Copy the lines verbatim, beginning with the line that contains "Komunikace obecně je" and continuing through the end of the data, and only those lines.
^^^^
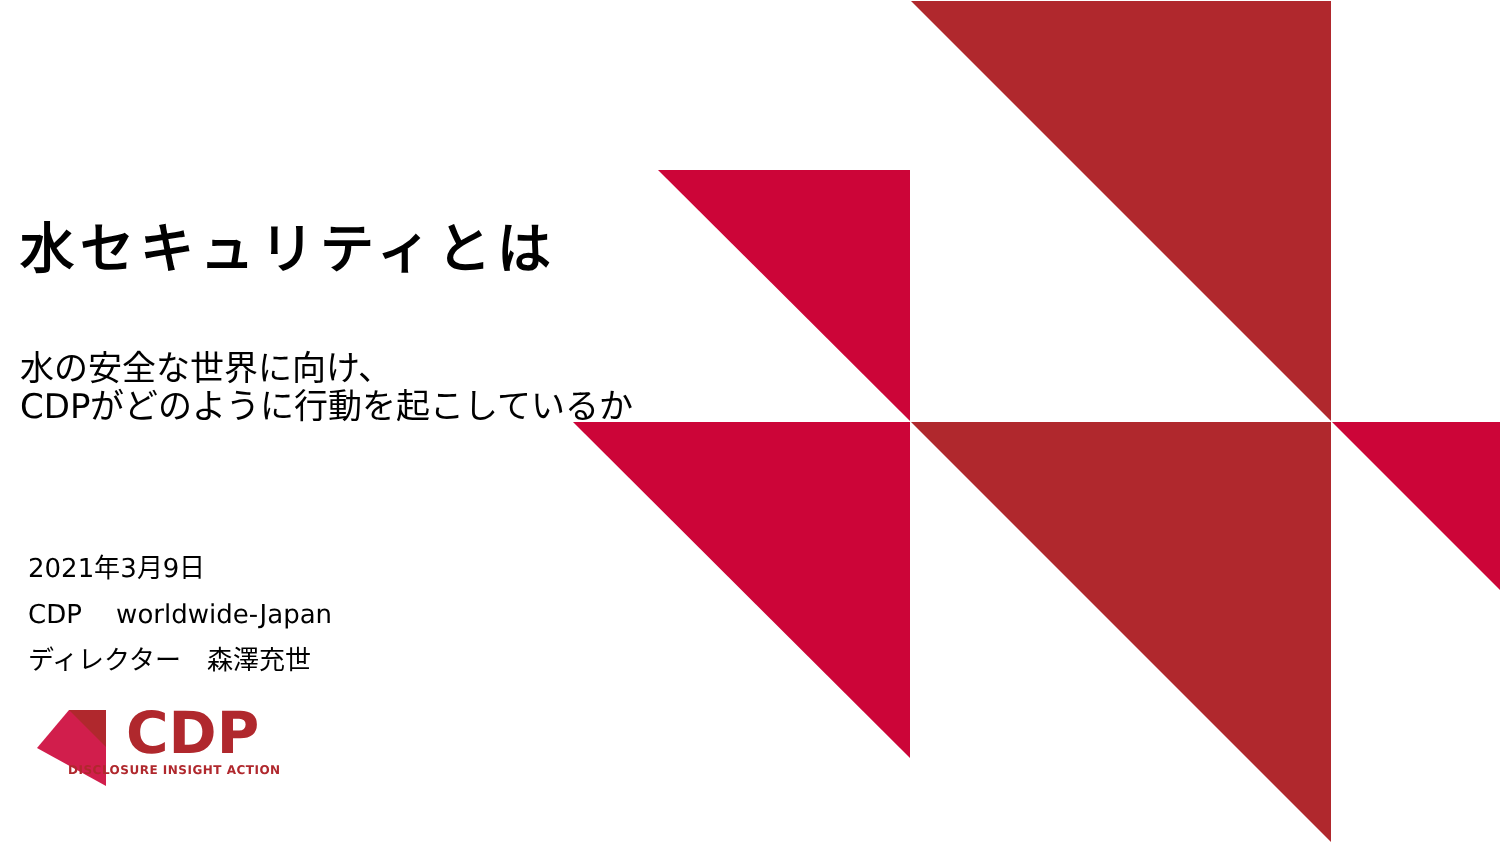水セキュリティとは
水の安全な世界に向け、
CDPがどのように行動を起こしているか
2021年3月9日
CDP　 worldwide-Japan
ディレクター　森澤充世
CDP
DISCLOSURE INSIGHT ACTION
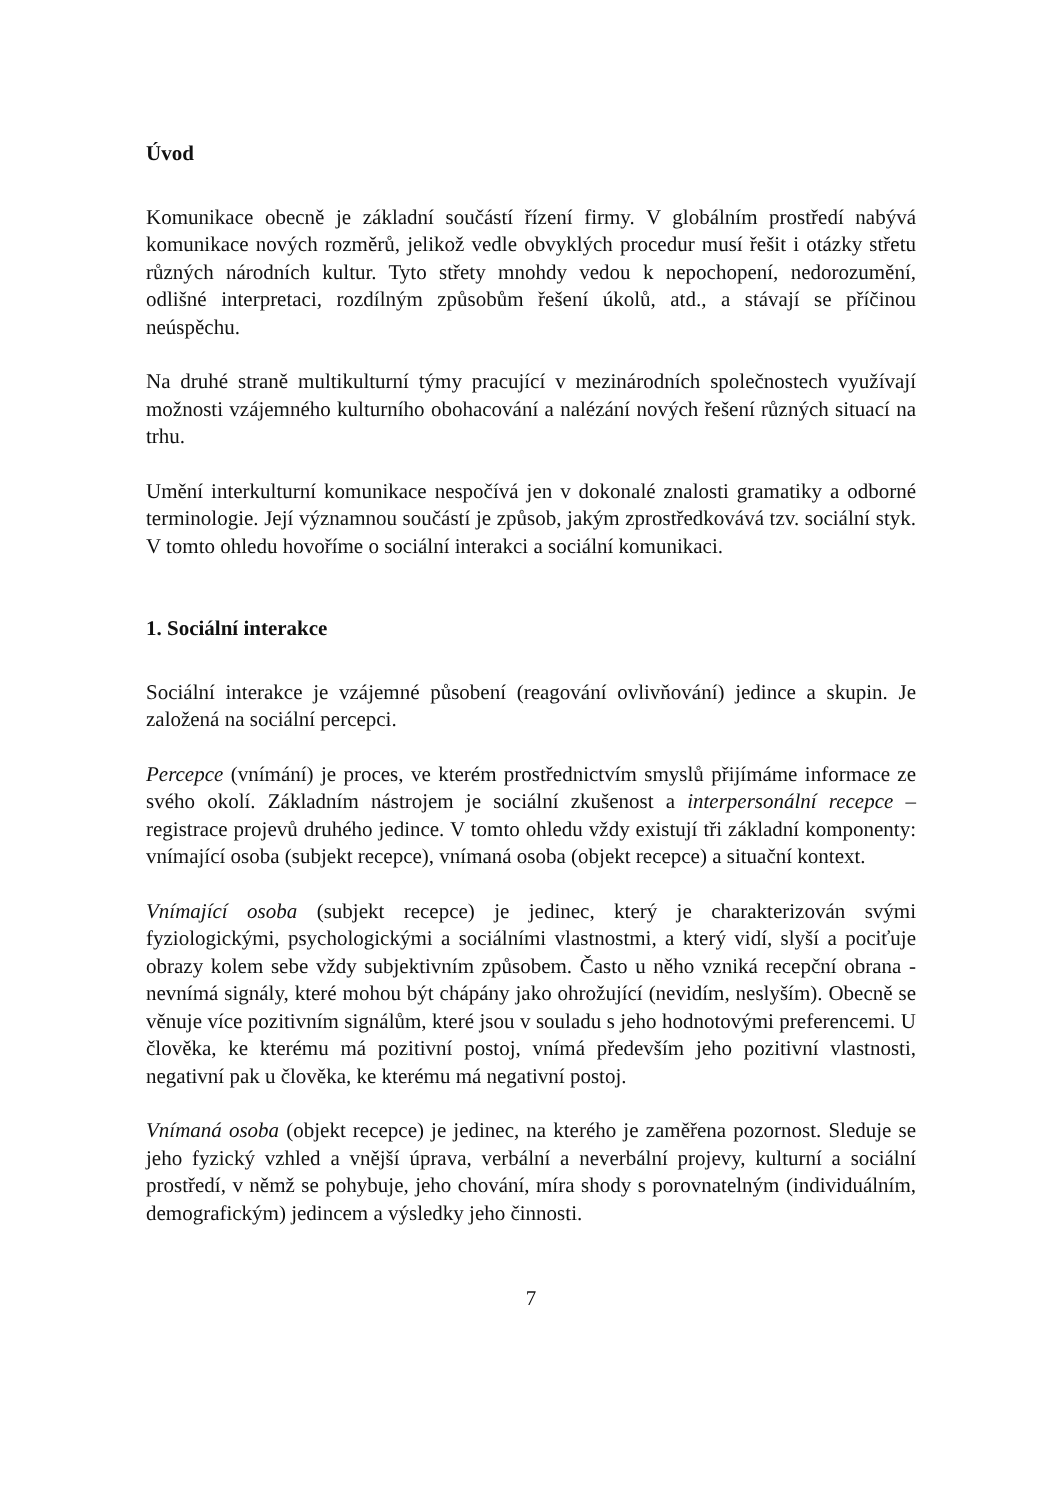Úvod
Komunikace obecně je základní součástí řízení firmy. V globálním prostředí nabývá komunikace nových rozměrů, jelikož vedle obvyklých procedur musí řešit i otázky střetu různých národních kultur. Tyto střety mnohdy vedou k nepochopení, nedorozumění, odlišné interpretaci, rozdílným způsobům řešení úkolů, atd., a stávají se příčinou neúspěchu.
Na druhé straně multikulturní týmy pracující v mezinárodních společnostech využívají možnosti vzájemného kulturního obohacování a nalézání nových řešení různých situací na trhu.
Umění interkulturní komunikace nespočívá jen v dokonalé znalosti gramatiky a odborné terminologie. Její významnou součástí je způsob, jakým zprostředkovává tzv. sociální styk. V tomto ohledu hovoříme o sociální interakci a sociální komunikaci.
1. Sociální interakce
Sociální interakce je vzájemné působení (reagování ovlivňování) jedince a skupin. Je založená na sociální percepci.
Percepce (vnímání) je proces, ve kterém prostřednictvím smyslů přijímáme informace ze svého okolí. Základním nástrojem je sociální zkušenost a interpersonální recepce – registrace projevů druhého jedince. V tomto ohledu vždy existují tři základní komponenty: vnímající osoba (subjekt recepce), vnímaná osoba (objekt recepce) a situační kontext.
Vnímající osoba (subjekt recepce) je jedinec, který je charakterizován svými fyziologickými, psychologickými a sociálními vlastnostmi, a který vidí, slyší a pociťuje obrazy kolem sebe vždy subjektivním způsobem. Často u něho vzniká recepční obrana - nevnímá signály, které mohou být chápány jako ohrožující (nevidím, neslyším). Obecně se věnuje více pozitivním signálům, které jsou v souladu s jeho hodnotovými preferencemi. U člověka, ke kterému má pozitivní postoj, vnímá především jeho pozitivní vlastnosti, negativní pak u člověka, ke kterému má negativní postoj.
Vnímaná osoba (objekt recepce) je jedinec, na kterého je zaměřena pozornost. Sleduje se jeho fyzický vzhled a vnější úprava, verbální a neverbální projevy, kulturní a sociální prostředí, v němž se pohybuje, jeho chování, míra shody s porovnatelným (individuálním, demografickým) jedincem a výsledky jeho činnosti.
7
^^^^
▶ ANSWER TO THE PROBLEM
Komunikace obecně je základní součástí řízení firmy. V globálním prostředí nabývá komunikace nových rozměrů, jelikož vedle obvyklých procedur musí řešit i otázky střetu různých národních kultur. Tyto střety mnohdy vedou k nepochopení, nedorozumění, odlišné interpretaci, rozdílným způsobům řešení úkolů, atd., a stávají se příčinou neúspěchu.
Na druhé straně multikulturní týmy pracující v mezinárodních společnostech využívají možnosti vzájemného kulturního obohacování a nalézání nových řešení různých situací na trhu.
Umění interkulturní komunikace nespočívá jen v dokonalé znalosti gramatiky a odborné terminologie. Její významnou součástí je způsob, jakým zprostředkovává tzv. sociální styk. V tomto ohledu hovoříme o sociální interakci a sociální komunikaci.
1. Sociální interakce
Sociální interakce je vzájemné působení (reagování ovlivňování) jedince a skupin. Je založená na sociální percepci.
Percepce (vnímání) je proces, ve kterém prostřednictvím smyslů přijímáme informace ze svého okolí. Základním nástrojem je sociální zkušenost a interpersonální recepce – registrace projevů druhého jedince. V tomto ohledu vždy existují tři základní komponenty: vnímající osoba (subjekt recepce), vnímaná osoba (objekt recepce) a situační kontext.
Vnímající osoba (subjekt recepce) je jedinec, který je charakterizován svými fyziologickými, psychologickými a sociálními vlastnostmi, a který vidí, slyší a pociťuje obrazy kolem sebe vždy subjektivním způsobem. Často u něho vzniká recepční obrana - nevnímá signály, které mohou být chápány jako ohrožující (nevidím, neslyším). Obecně se věnuje více pozitivním signálům, které jsou v souladu s jeho hodnotovými preferencemi. U člověka, ke kterému má pozitivní postoj, vnímá především jeho pozitivní vlastnosti, negativní pak u člověka, ke kterému má negativní postoj.
Vnímaná osoba (objekt recepce) je jedinec, na kterého je zaměřena pozornost. Sleduje se jeho fyzický vzhled a vnější úprava, verbální a neverbální projevy, kulturní a sociální prostředí, v němž se pohybuje, jeho chování, míra shody s porovnatelným (individuálním, demografickým) jedincem a výsledky jeho činnosti.
7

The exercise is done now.